Surtout quand ils s’emballent, l’espace d’un week-end, pour des ventes aux enchères de bijoux, de vins, de meubles et de montres tous plus désirables les uns que les autres. Quelle avalanche de merveilles ces temps-ci pour les candidats à une adjudication ou même pour les simples curieux ! Il faudrait pouvoir passer ses jours et ses nuits dans les palaces des bords du lac pour admirer tous les lots en exposition et suivre tous les lots, par goût ou par simple curiosité…

Il faudrait aussi louer des porteurs pour rapporter les catalogues à la maison : 2,350 kg pour le seul opus d’Antiquorum (730 lots), absolument passionnant, même pour des non-spécialistes, à peine moins pour Christie’s ou Sotheby’s. Chacun de ces catalogues est une leçon d’histoire. On découvrait chez Antiquorum quelques « trésors impériaux » : des montres réalisées pour le marché chinois de l’époque, c’est-à-dire l’empereur et ses proches. Montres vendues par paires [on était au moins sûr qu’une des deux marcherait, quelques années plus tard, en « cannibalisant » l’autre]. Ces paires de montres ont rarement survécu ensmble aux pillages, au sac du Palais d’été ou aux successions des pillards. Ce lot éztait donc une pièce de la plus grande rareté. Antiquorum présentait également une étonnante montre érotique à automates « chinois » en trois dimensions, assez expressive et attribuée à un certain Pierre Simon Gounouilhou, horloger genevois et « petit canaillou » dont le nom est à lui seul une promesse de polissonnerie…
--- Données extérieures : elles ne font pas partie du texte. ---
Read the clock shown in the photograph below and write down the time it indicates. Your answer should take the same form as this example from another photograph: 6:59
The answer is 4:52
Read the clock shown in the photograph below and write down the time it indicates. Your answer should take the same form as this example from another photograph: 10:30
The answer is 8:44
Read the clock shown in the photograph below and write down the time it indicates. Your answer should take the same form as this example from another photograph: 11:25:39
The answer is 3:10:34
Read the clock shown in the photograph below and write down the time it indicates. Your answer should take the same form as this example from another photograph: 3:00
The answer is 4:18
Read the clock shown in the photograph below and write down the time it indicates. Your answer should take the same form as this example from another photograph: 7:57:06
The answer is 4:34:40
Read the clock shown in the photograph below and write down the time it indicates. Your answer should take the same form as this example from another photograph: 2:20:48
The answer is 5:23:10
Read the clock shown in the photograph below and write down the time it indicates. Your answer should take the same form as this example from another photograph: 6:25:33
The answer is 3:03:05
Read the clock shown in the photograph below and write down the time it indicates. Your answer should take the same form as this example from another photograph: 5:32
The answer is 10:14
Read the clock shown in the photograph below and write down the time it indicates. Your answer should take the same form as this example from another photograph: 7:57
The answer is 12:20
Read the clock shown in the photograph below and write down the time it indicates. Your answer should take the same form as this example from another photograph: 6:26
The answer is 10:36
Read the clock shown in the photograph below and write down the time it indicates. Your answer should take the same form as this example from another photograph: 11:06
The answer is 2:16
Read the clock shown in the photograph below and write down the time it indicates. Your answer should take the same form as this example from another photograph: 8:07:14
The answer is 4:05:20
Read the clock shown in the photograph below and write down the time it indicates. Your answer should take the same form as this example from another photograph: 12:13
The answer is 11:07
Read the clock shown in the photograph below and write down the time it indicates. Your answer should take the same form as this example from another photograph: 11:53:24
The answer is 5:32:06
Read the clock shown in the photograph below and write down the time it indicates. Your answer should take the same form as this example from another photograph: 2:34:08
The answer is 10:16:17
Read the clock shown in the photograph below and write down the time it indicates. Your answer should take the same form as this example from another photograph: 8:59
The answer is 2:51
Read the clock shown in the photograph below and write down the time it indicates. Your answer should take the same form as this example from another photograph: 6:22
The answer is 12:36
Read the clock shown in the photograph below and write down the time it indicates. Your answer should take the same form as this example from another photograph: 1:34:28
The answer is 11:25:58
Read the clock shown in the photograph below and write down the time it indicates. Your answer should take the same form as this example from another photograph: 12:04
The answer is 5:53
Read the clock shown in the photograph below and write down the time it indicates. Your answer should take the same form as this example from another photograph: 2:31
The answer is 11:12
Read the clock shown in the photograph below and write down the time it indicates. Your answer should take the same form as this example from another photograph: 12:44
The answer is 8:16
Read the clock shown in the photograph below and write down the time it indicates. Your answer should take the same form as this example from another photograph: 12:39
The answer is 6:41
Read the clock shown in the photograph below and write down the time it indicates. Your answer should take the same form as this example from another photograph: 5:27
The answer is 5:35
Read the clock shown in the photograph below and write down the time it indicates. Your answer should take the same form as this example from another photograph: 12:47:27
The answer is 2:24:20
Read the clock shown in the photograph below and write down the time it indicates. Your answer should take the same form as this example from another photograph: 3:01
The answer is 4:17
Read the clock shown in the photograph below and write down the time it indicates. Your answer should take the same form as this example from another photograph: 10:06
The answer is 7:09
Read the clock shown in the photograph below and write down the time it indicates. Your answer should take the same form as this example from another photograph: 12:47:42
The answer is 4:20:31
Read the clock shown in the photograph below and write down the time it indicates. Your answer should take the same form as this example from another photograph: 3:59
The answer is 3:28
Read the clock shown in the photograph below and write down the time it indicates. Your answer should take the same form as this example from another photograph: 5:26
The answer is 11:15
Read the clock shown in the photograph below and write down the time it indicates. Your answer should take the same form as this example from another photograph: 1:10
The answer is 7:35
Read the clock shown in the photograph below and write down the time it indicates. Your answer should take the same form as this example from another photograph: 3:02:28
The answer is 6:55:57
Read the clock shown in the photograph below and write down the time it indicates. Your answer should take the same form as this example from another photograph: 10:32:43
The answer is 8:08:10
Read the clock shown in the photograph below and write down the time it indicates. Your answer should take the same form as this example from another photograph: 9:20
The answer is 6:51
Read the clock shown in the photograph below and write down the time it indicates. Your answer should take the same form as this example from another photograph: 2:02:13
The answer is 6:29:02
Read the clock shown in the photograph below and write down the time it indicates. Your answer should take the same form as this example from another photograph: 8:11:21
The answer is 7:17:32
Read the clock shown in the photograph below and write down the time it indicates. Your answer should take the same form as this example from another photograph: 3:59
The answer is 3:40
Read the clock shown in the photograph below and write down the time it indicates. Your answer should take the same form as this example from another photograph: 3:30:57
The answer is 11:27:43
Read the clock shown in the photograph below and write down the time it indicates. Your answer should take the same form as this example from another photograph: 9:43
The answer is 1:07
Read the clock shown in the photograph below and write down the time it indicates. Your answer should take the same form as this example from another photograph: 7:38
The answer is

On trouvera cette année une innovation mondiale : des enchères mi-physiques, mi-électroniques, avec la première vente d’une nouvelle maison d’enchères, Patrizzi & Co (dont le créateur est le fondateur d’Antiquorum), qui procèdera à quatre ventes simultanées, dans autant de « salles » virtuelles en ligne, mais on pourra aussi suivre les enchères en temps réel dans une vraie salle de l’hôtel Richemont. Prière de se munir d’un ordinateur puissant pour suivre ces enchères en ligne en temps réel ! Mais, attention : ces ventes multi-salles se font sans commission : on ne paye que le prix annoncé au coup de marteau, sans commission de ceci et sans taxe de cela, voire sans TVA du tout pour les acheteurs non-suisses [les amateurs et les marchands du monde entiers'en pourléchaient les babines].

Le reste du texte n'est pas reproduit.